A Man Vanishes, from 1967, begins as a procedural missing-person report but inclines irrevocably toward self-conscious speculation. “It’s not necessarily that fiction is false and nonfiction is true,” Imamura’s narration tells us, and the film goes on to grapple with that discovery. For a time, it assumes the viewpoint of the vanished man’s fiancée, who troublingly implicates her sister in his disappearance and more troublingly trades away her own interest in the case for a crush on her interviewer. (Also worth noting is that the interviewer is played by an actor, last seen in a fictive Imamura film as a rapist whose victim rewards him with an affair.)

More than once, A Man Vanishes reveals its makers in a sort of story conference, steering away from literal facts in search of emotional authenticity; later, it halts a climactic confrontation between the sisters to show that the scene was contrived on a soundstage. Fitting, this urge toward prismatic subjectivity, from the country that brought us Rashomon. But Imamura took it further, conveying unknowability not just as a worthy subject unto itself but also an unnerving cultural handicap.

As it happens, Japan did not have that market cornered; arguably, A Man Vanishes is as much an heir to Antonioni’s L’Avventura, another futile missing-person search in which the searchers drift toward hooking up, as it is an augury of Kiarostami’s Close-Up, another deliberately self-collapsing documentary paradox. In retrospect, Imamura seems to have paved the world’s modern moviemaking crossroads.

Imamura kept going with fiction, but money got tight in the ’70s, so he spent those years on modest TV budgets, getting to know the “deserted people” whom he believed his nation had sacrificed for its own development. These included women forced into sexual slavery, like the withered specimen of tragic fortitude who recounts her life in Karayuki-San, the Making of a Prostitute, as well as many “unreturned soldiers” in Malaysia and Thailand, who with hard feelings stayed estranged from Japan after World War II.

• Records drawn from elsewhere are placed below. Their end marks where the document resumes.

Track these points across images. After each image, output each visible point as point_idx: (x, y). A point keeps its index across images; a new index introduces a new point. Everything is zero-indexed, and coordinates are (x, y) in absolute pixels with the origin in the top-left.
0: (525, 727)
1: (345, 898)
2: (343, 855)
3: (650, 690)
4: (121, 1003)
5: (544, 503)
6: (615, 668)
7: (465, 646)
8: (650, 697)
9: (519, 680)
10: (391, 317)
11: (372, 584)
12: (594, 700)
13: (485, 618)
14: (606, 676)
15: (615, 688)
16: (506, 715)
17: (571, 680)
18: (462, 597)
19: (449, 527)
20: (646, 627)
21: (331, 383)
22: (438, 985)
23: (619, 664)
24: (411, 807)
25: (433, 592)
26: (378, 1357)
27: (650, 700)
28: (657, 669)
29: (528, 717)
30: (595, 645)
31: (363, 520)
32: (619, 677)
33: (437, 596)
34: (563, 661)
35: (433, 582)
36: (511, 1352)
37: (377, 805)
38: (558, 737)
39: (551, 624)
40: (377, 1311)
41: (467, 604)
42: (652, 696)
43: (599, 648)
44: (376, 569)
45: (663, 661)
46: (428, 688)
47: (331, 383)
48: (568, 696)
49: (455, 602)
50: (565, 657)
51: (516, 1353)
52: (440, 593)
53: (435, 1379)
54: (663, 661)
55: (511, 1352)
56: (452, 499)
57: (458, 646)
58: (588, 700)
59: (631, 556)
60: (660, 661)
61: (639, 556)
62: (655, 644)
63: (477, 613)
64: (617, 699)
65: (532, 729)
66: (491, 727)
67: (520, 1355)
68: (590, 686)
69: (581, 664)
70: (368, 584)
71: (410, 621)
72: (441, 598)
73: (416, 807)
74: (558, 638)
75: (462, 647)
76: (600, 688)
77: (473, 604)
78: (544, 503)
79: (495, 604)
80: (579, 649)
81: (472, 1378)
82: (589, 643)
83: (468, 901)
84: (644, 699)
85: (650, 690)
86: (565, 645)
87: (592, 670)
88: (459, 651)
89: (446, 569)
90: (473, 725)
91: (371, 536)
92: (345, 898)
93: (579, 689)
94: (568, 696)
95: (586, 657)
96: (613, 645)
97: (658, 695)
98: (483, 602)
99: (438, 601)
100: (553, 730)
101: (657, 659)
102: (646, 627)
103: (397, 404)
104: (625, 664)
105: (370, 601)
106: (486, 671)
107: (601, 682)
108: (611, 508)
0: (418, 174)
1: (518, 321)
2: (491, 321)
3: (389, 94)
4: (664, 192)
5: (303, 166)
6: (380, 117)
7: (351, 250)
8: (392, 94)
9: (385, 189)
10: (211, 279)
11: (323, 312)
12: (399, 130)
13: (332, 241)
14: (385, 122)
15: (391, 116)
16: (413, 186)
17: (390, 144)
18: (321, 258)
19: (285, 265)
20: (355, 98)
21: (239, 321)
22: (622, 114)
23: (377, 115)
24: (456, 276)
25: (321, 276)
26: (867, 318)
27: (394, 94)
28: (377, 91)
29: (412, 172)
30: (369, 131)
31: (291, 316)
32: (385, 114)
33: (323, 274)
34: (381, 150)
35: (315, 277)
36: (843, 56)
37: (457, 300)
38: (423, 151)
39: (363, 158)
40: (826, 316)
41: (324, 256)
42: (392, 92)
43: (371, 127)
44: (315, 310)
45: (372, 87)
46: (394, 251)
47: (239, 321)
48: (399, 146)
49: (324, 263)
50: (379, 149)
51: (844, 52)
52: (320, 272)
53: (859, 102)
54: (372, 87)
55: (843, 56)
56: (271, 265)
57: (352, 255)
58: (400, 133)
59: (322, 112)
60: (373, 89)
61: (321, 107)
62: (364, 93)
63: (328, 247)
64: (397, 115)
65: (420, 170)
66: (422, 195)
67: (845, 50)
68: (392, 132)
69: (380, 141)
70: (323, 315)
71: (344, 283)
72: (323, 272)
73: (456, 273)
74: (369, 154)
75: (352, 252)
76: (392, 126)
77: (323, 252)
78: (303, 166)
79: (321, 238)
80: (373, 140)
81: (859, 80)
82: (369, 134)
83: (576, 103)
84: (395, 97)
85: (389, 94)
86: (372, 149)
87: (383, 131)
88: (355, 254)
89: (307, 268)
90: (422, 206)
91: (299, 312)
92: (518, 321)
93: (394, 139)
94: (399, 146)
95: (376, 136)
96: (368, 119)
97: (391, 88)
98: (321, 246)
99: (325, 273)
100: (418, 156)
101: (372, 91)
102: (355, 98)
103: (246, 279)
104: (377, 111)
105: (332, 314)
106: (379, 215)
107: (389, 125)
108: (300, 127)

These documentaries do a lot of hanging around in graveyards and airports, those portentous thresholds in which, like some anguished specter, lurks “the Japanese spirit” of which Imamura’s subjects often speak. Homecomings do happen, but they’re bewildered at best. One soldier did return and even got his own Imamura film, Outlaw-Matsu Comes Home—and with it an explosion of fratricidal hatred for and from the brother who apparently didn’t want him back. So much dispossession is a lot to take, but at least it comes with the filmmaker’s earned faith in human resiliency; to him, it was all a fine mess.